フロイント氏は,「ITにおける投資対効果を高めるため,電力などのコストを削減し,運用管理性を改善することが急務」と述べ,システムのエネルギー消費に関する注目すべきデータを示した。

今日データセンターにおけるエネルギー利用の内訳をみると,電力や冷却に55%が費やされ,サーバーの45%を上回っている。サーバー・ハードウエアにおいて消費されるエネルギーについても,70%が電源ユニットやメモリに割かれ,CPUは30%程度にすぎない。しかも,サーバー・リソース全体の平均使用率はわずか20%にとどまる。しかしながら,残りの80%のアイドル・タイムにおいても電力は消費され,そのほとんどが単なる熱として放出されているという。

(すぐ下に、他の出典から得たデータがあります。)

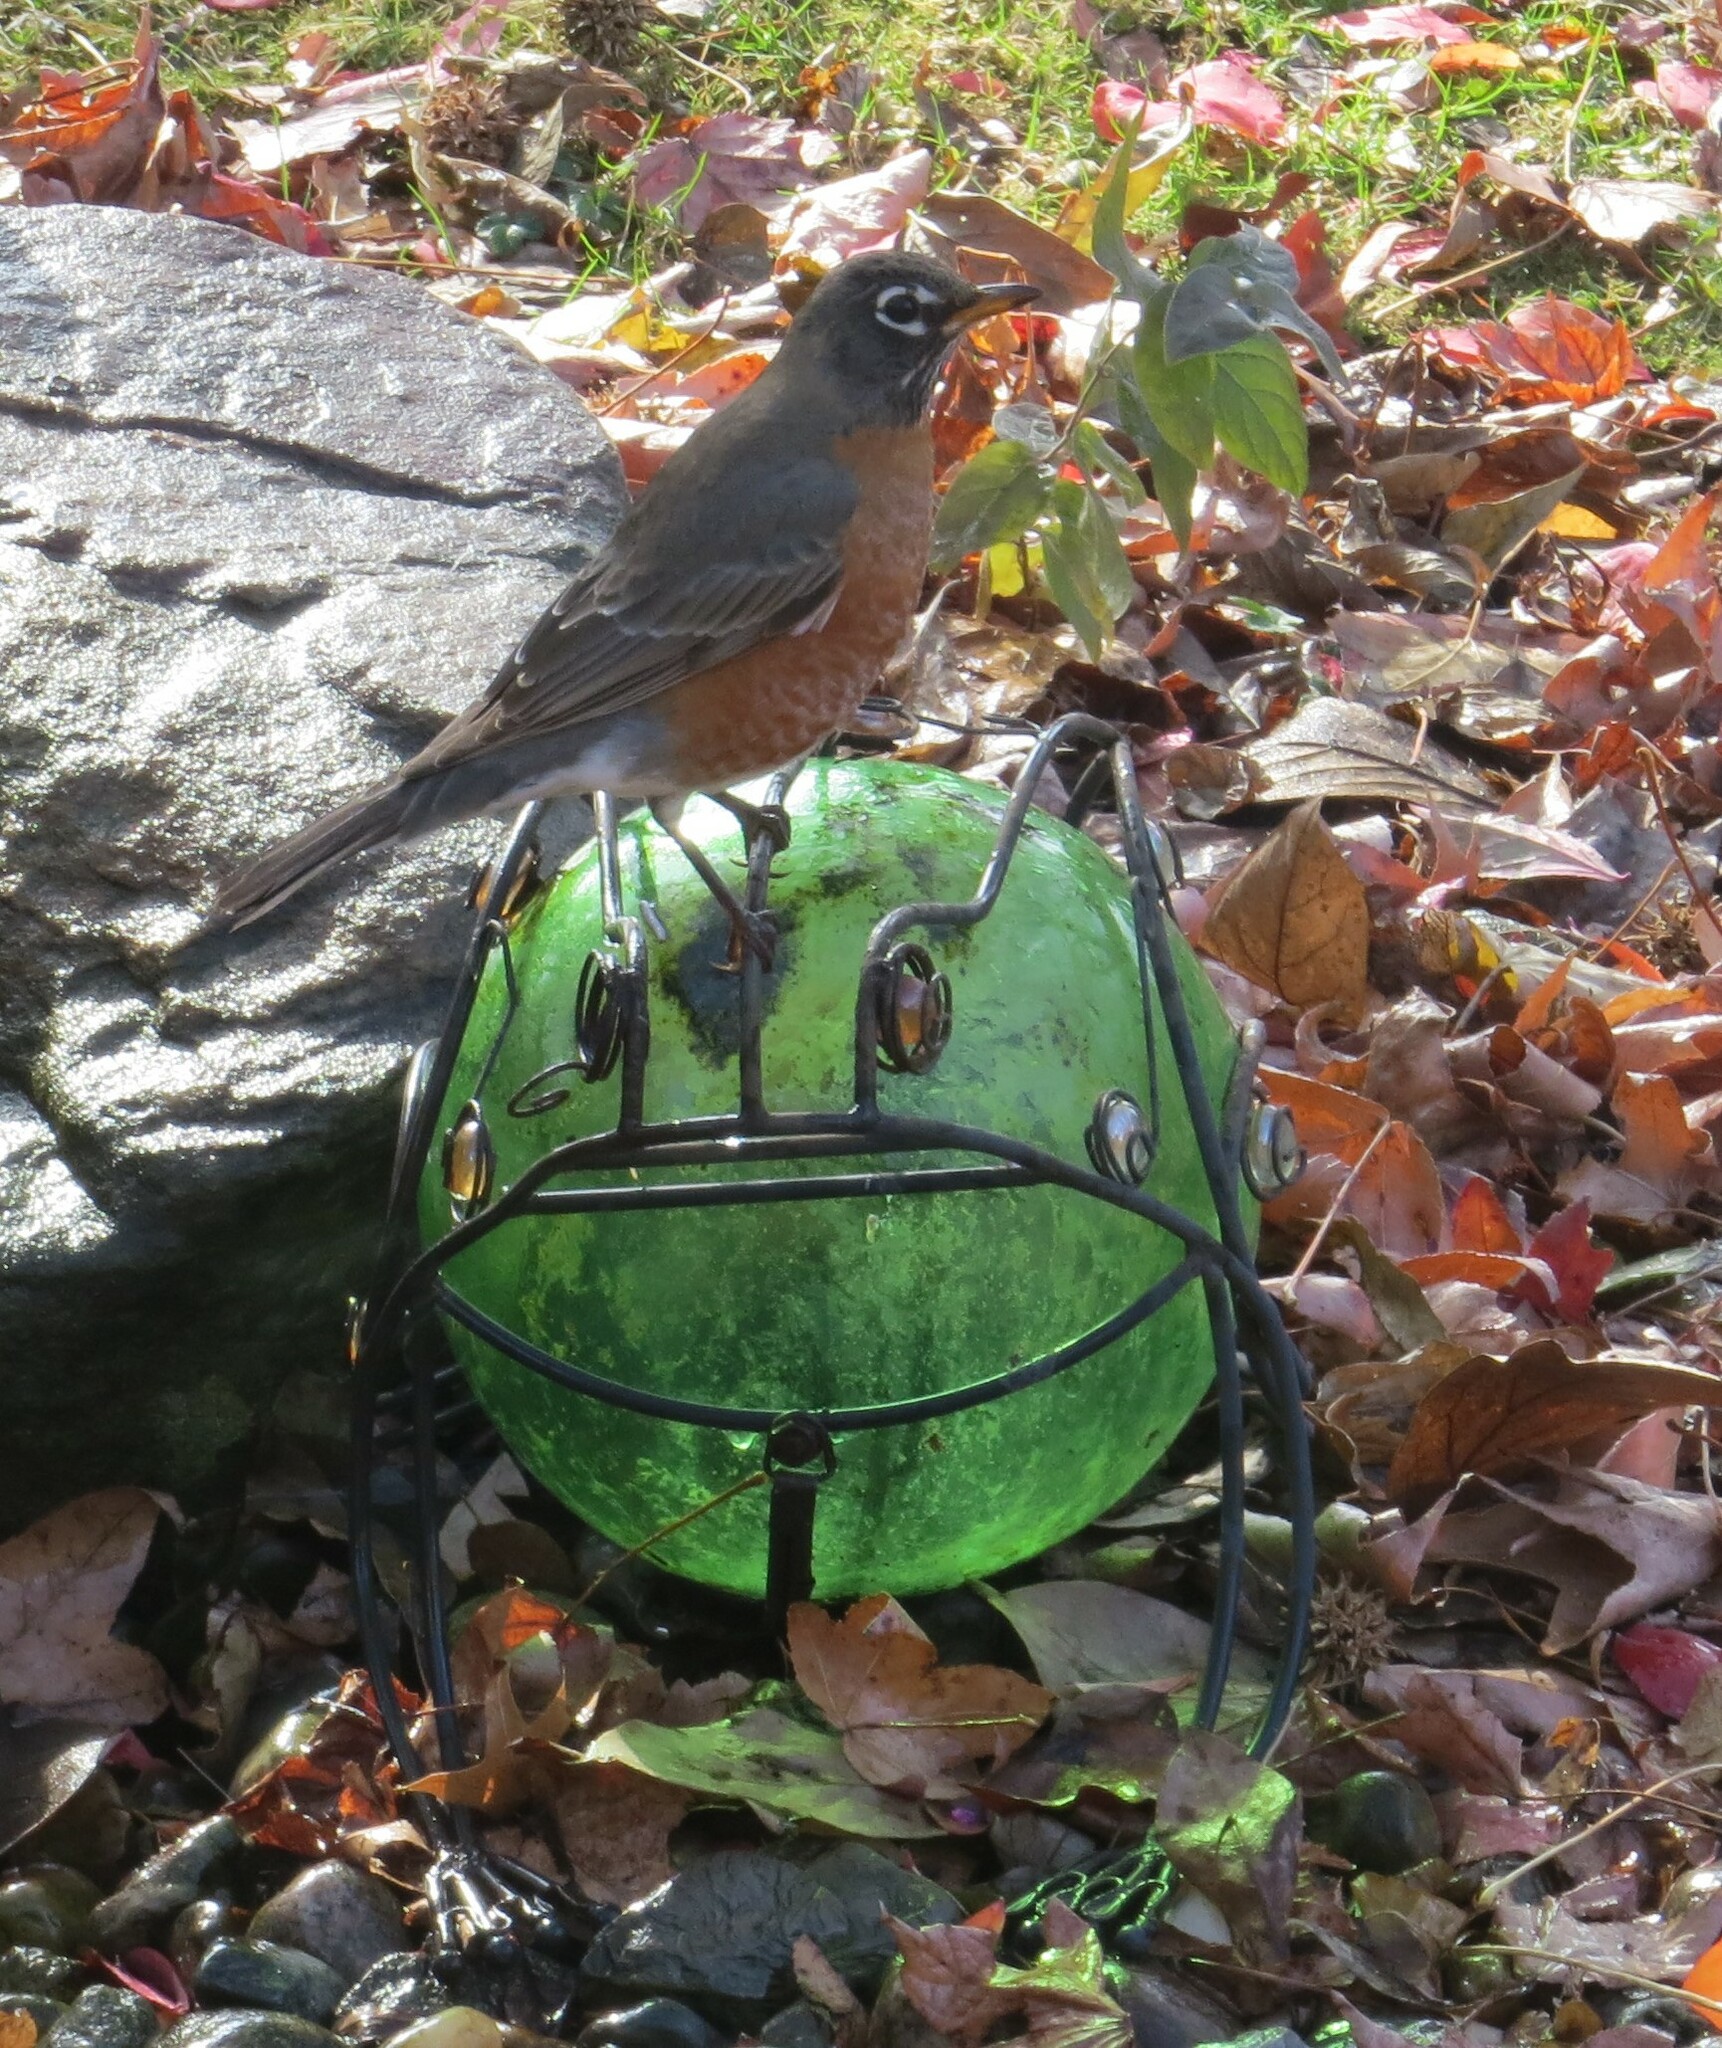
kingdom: Animalia
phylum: Chordata
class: Aves
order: Passeriformes
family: Turdidae
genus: Turdus
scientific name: Turdus migratorius
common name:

IBM Systems & Technology Group,VP Product Marketing, Systems Group カール・フロイント氏

IBM Systems & Technology Group,
VP Product Marketing, Systems Group
カール・フロイント氏

「仮想化によってサーバーを統合し,リソースの利用効率を高められる余地が相当あるのです。エネルギー利用効率の高いBladeCenterシャーシを利用すると,電源ユニットなどを物理的に集約・削減できます。また運用管理が容易になり,利用者へのサービス品質を高めることになります」(フロイント氏)。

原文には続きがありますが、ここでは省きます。